More reasons to own gold
1. Gold is a diversifier
Harry Markowitz won the 1990 Nobel Prize in Economics by showing how to achieve the best return potential by combining assets with a negative relationship to each other (negative correlation).
His seminal work, Modern Portfolio Theory (MPT), continues to be the best regarded theory for managing portfolios, and is how we approach building portfolios.
Gold has a very low or negative correlation with most other investment assets which is why it typically moves in a different direction to shares. This is a rare quality for an asset and it means that gold has the ability to reduce the risk of a portfolio.
Essentially, gold helps to improve the quality of your investment portfolio returns which means you can earn returns with less risk.
2. Gold is an insurance policy
Gold has historically been an effective way to preserve the real value of your wealth since it acts as an insurance policy against currency devaluation.
Currency devaluation happens when your home country currency loses its global purchasing power either because of economic factors or monetary policy.
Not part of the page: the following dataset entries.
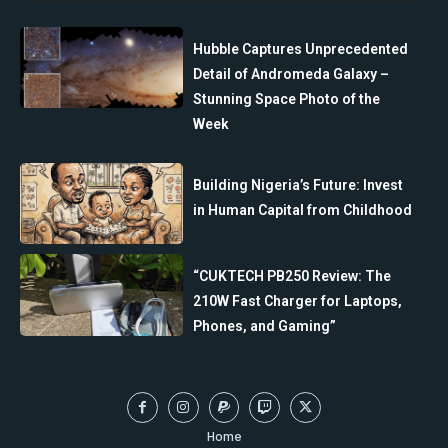
Hubble Captures Unprecedented
Detail of Andromeda Galaxy –
Stunning Space Photo of the
Week
Building Nigeria’s Future: Invest
in Human Capital from Childhood
“CUKTECH PB250 Review: The
210W Fast Charger for Laptops,
Phones, and Gaming”
Home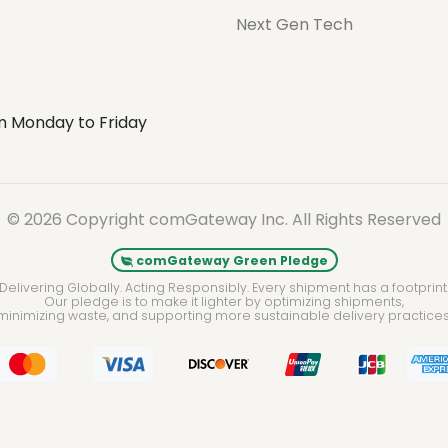
Next Gen Tech
m Monday to Friday
© 2026 Copyright comGateway Inc. All Rights Reserved
comGateway Green Pledge
Delivering Globally. Acting Responsibly. Every shipment has a footprint
Our pledge is to make it lighter by optimizing shipments,
minimizing waste, and supporting more sustainable delivery practices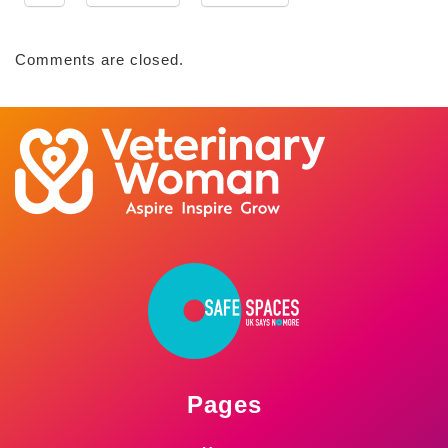
Comments are closed.
Pages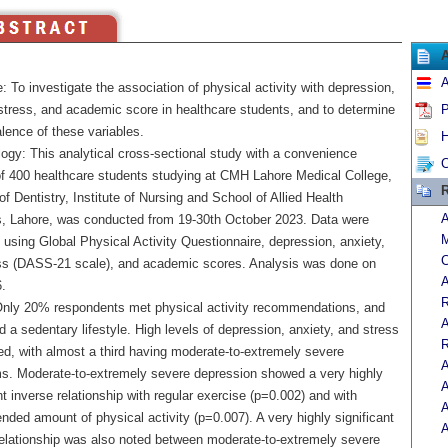
A
: To investigate the association of physical activity with depression,
 stress, and academic score in healthcare students, and to determine
P
lence of these variables.
H
ogy: This analytical cross-sectional study with a convenience
C
f 400 healthcare students studying at CMH Lahore Medical College,
R
 of Dentistry, Institute of Nursing and School of Allied Health
A
, Lahore, was conducted from 19-30th October 2023. Data were
M
 using Global Physical Activity Questionnaire, depression, anxiety,
C
ss (DASS-21 scale), and academic scores. Analysis was done on
A
.
R
Only 20% respondents met physical activity recommendations, and
A
 a sedentary lifestyle. High levels of depression, anxiety, and stress
R
ed, with almost a third having moderate-to-extremely severe
A
. Moderate-to-extremely severe depression showed a very highly
A
nt inverse relationship with regular exercise (p=0.002) and with
A
ded amount of physical activity (p=0.007). A very highly significant
A
relationship was also noted between moderate-to-extremely severe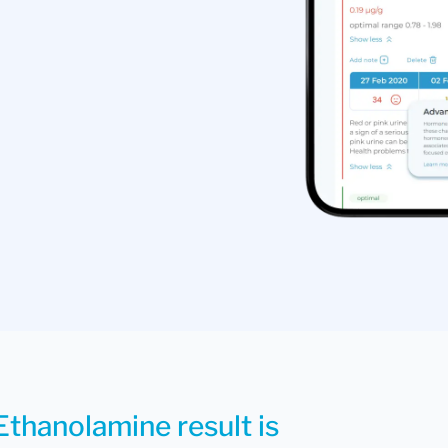
Ethanolamine result is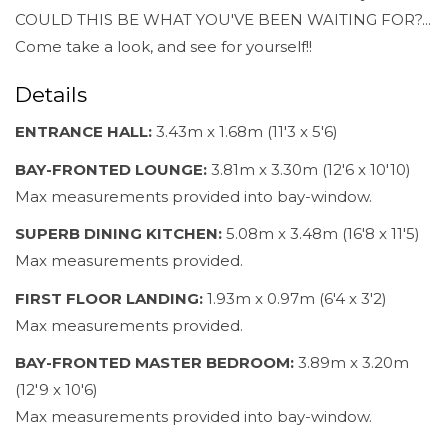
COULD THIS BE WHAT YOU'VE BEEN WAITING FOR?...
Come take a look, and see for yourself!!
Details
ENTRANCE HALL:
3.43m x 1.68m (11'3 x 5'6)
BAY-FRONTED LOUNGE:
3.81m x 3.30m (12'6 x 10'10)
Max measurements provided into bay-window.
SUPERB DINING KITCHEN:
5.08m x 3.48m (16'8 x 11'5)
Max measurements provided.
FIRST FLOOR LANDING:
1.93m x 0.97m (6'4 x 3'2)
Max measurements provided.
BAY-FRONTED MASTER BEDROOM:
3.89m x 3.20m
(12'9 x 10'6)
Max measurements provided into bay-window.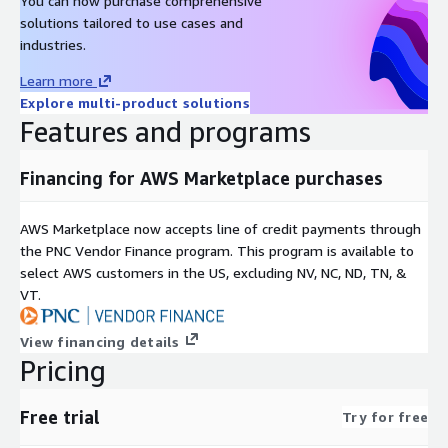
You can now purchase comprehensive
solutions tailored to use cases and
industries.
Learn more
Explore multi-product solutions
Features and programs
Financing for AWS Marketplace purchases
AWS Marketplace now accepts line of credit payments through
the PNC Vendor Finance program. This program is available to
select AWS customers in the US, excluding NV, NC, ND, TN, &
VT.
View financing details
Pricing
Free trial
Try for free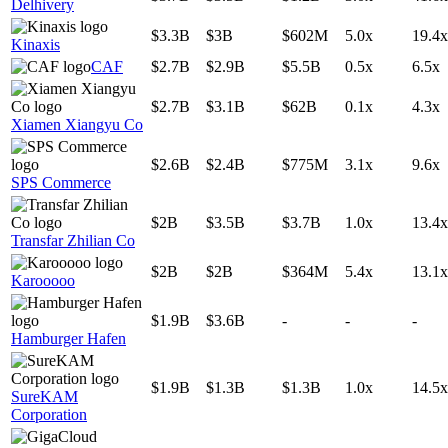
Delhivery
$3.3B
$3B
$602M
5.0x
19.4x
Kinaxis
CAF
$2.7B
$2.9B
$5.5B
0.5x
6.5x
$2.7B
$3.1B
$62B
0.1x
4.3x
Xiamen Xiangyu Co
$2.6B
$2.4B
$775M
3.1x
9.6x
SPS Commerce
$2B
$3.5B
$3.7B
1.0x
13.4x
Transfar Zhilian Co
$2B
$2B
$364M
5.4x
13.1x
Karooooo
$1.9B
$3.6B
-
-
-
Hamburger Hafen
$1.9B
$1.3B
$1.3B
1.0x
14.5x
SureKAM
Corporation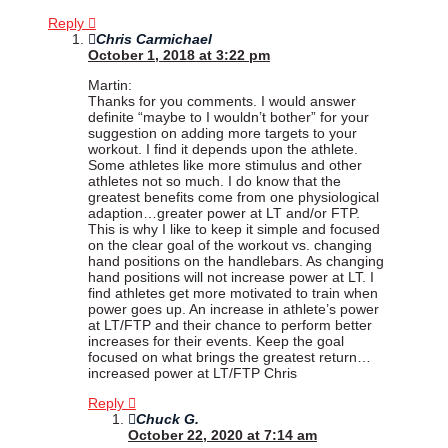
Reply
Chris Carmichael
October 1, 2018 at 3:22 pm
Martin:
Thanks for you comments. I would answer
definite “maybe to I wouldn’t bother” for your
suggestion on adding more targets to your
workout. I find it depends upon the athlete.
Some athletes like more stimulus and other
athletes not so much. I do know that the
greatest benefits come from one physiological
adaption…greater power at LT and/or FTP.
This is why I like to keep it simple and focused
on the clear goal of the workout vs. changing
hand positions on the handlebars. As changing
hand positions will not increase power at LT. I
find athletes get more motivated to train when
power goes up. An increase in athlete’s power
at LT/FTP and their chance to perform better
increases for their events. Keep the goal
focused on what brings the greatest return…
increased power at LT/FTP Chris
Reply
Chuck G.
October 22, 2020 at 7:14 am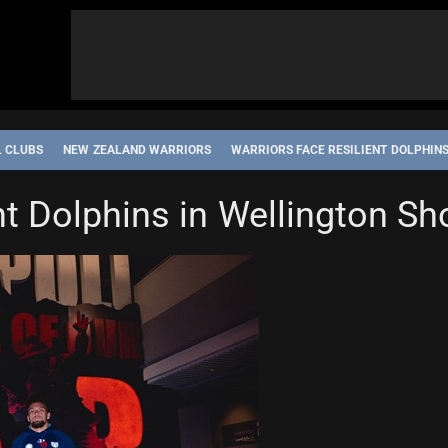
L CLUBS
NEW ZEALAND WARRIORS
WARRIORS FACE RESILIENT DOLPHIN
ent Dolphins in Wellington 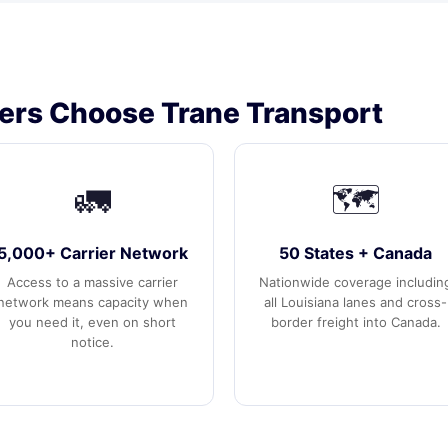
ers Choose Trane Transport
🚛
🗺️
5,000+ Carrier Network
50 States + Canada
Access to a massive carrier
Nationwide coverage includin
network means capacity when
all Louisiana lanes and cross-
you need it, even on short
border freight into Canada.
notice.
In 2020, gold was trading at its all-time high in both Australian dollars and US dollars. More recently gold prices have fallen as share prices rise and interest rates start to rise. However, if inflation accelerates quickly and currencies start to weaken, gold will likely be a sought out asset class.
3. Gold is a safe haven
Gold tends to be viewed as a safe haven, because when other assets like shares are falling, gold often rises. This helps to cushion the impact of share market falls.
Government bonds have historically been one of the safest places to park your money. Today, however, there is a record US$18 trillion of government debt issued by creditworthy governments that trades on negative yields. In countries like Japan, Switzerland and Germany you need to pay the government to borrow your money. Australia sold its first negative yielding government bond in December 2020.
While gold doesn’t have a yield, it’s still a more positive yielding asset than negative yielding government bonds which penalise owners. As the amount of negative yielding government debt increases, so too does the attractiveness of gold.
It’s just smart to own gold
Gold should be a key part of every diversified portfolio regardless of your investment horizon or risk capacity. It’s absolutely vital today for conservative, balanced and growth focused investors since shares and bonds are dancing to the same tune.
Gold will continue to benefit from the swelling pool of negative yielding government debt and central bank quantitative easing (QE) programmes.
It’s the part of your portfolio you’ll be glad you have when the rest of the investment world isn’t shining.